Yes — in both directions, and you should know how. The status is only as good as the log: if a wet diaper wasn't logged, the app counts it as missing; if one was logged by mistake, undo it. The thresholds are published, conservative, population-level numbers — they are not a verdict about your individual baby.
That is why the app's own standing line is “this watches diaper output — watch your baby too.” A reassuring count never overrules what you see with your eyes. When in doubt, call your pediatrician — that instinct outranks every number in this app.
Does the app tell me how much fluid to give?
No, never, by design. You can log what you offered (with an optional amount), but the app never computes or suggests quantities of anything — fluids, oral rehydration solution, or medicine. Those decisions belong to your pediatrician.
Will the overnight alert always wake me?
Honestly: not guaranteed. The threshold alert is a local, time-sensitive notification — but a Focus mode that excludes time-sensitive notifications can silence it, as can disabling notifications for the app. Check your Focus settings before relying on it overnight. See section 10.

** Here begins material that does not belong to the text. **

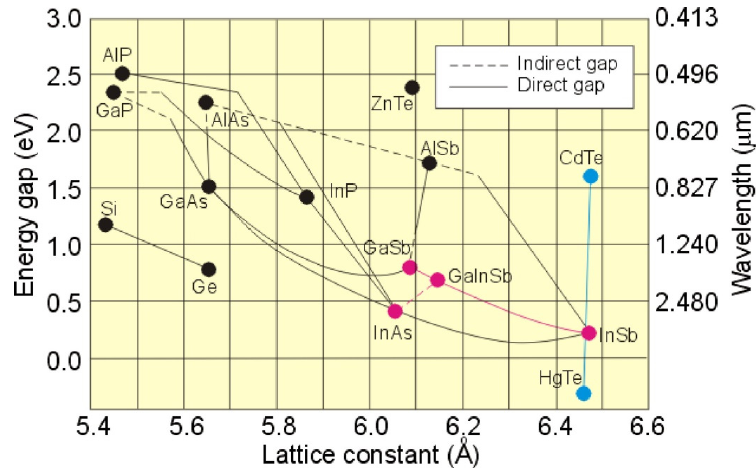
Figure 1. Composition and wavelength diagram of semiconductor material systems (Reprinted from [Rogalski, A.; Antoszewski, J.; Faraone, L. Third-generation infrared photodetector arrays. J. Appl. Phys. 2009 , 105 , 091101, doi:10.1063 / 1.3099572], with the permission of AIP Publishing). While the InSb has narrow band gaps in the mid-wave IR (MWIR), where it dominates as a semiconductor for PDs, PDs based on Hg 1-x Cd x Te (MCT) have the great advantage of being able to tune the wavelength of operation from MWIR to long-wave IR (LWIR), adjusting the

Can I use the app in another language?
Yes. BabyHydrate is fully translated into English, Romanian, French, Italian, German, and Spanish. It follows your iPhone's language by default, and you can override it any time in Settings → Language — the change applies immediately across the whole app, the widgets, and the reminders, with no reinstall. Choosing “System default” hands control back to iOS. This is free, like everything safety-related.
What's free and what's Pro?
Everything safety-related is free forever: all logging, the status engine and thresholds, the sign check, the When-to-call card and call buttons, the threshold alert, Nursery Mode, and text/CSV/JSON exports. Pro ($12.99 one-time, Family Sharing) adds the Lock-Screen Overnight Watch, cadence reminders, the PDF report, multiple children, cross-episode insights, and themes. See the comparison table.
What happens to my data if I refund or lose Pro?
Nothing. The app downgrades the Pro conveniences and keeps every event, episode, and export available. Your data is never deleted and never held hostage.
Can I get my data out?
Yes — plain text, CSV, and a complete JSON backup are all free, for any episode, forever.
Is BabyHydrate a medical device? Does it diagnose dehydration?
No. BabyHydrate is a tracking aid. It counts the events you log, compares the counts against cited published thresholds, and prompts you to call your doctor when the numbers cross them. It does not diagnose, treat, or assess your baby — only a clinician who examines your child can do that.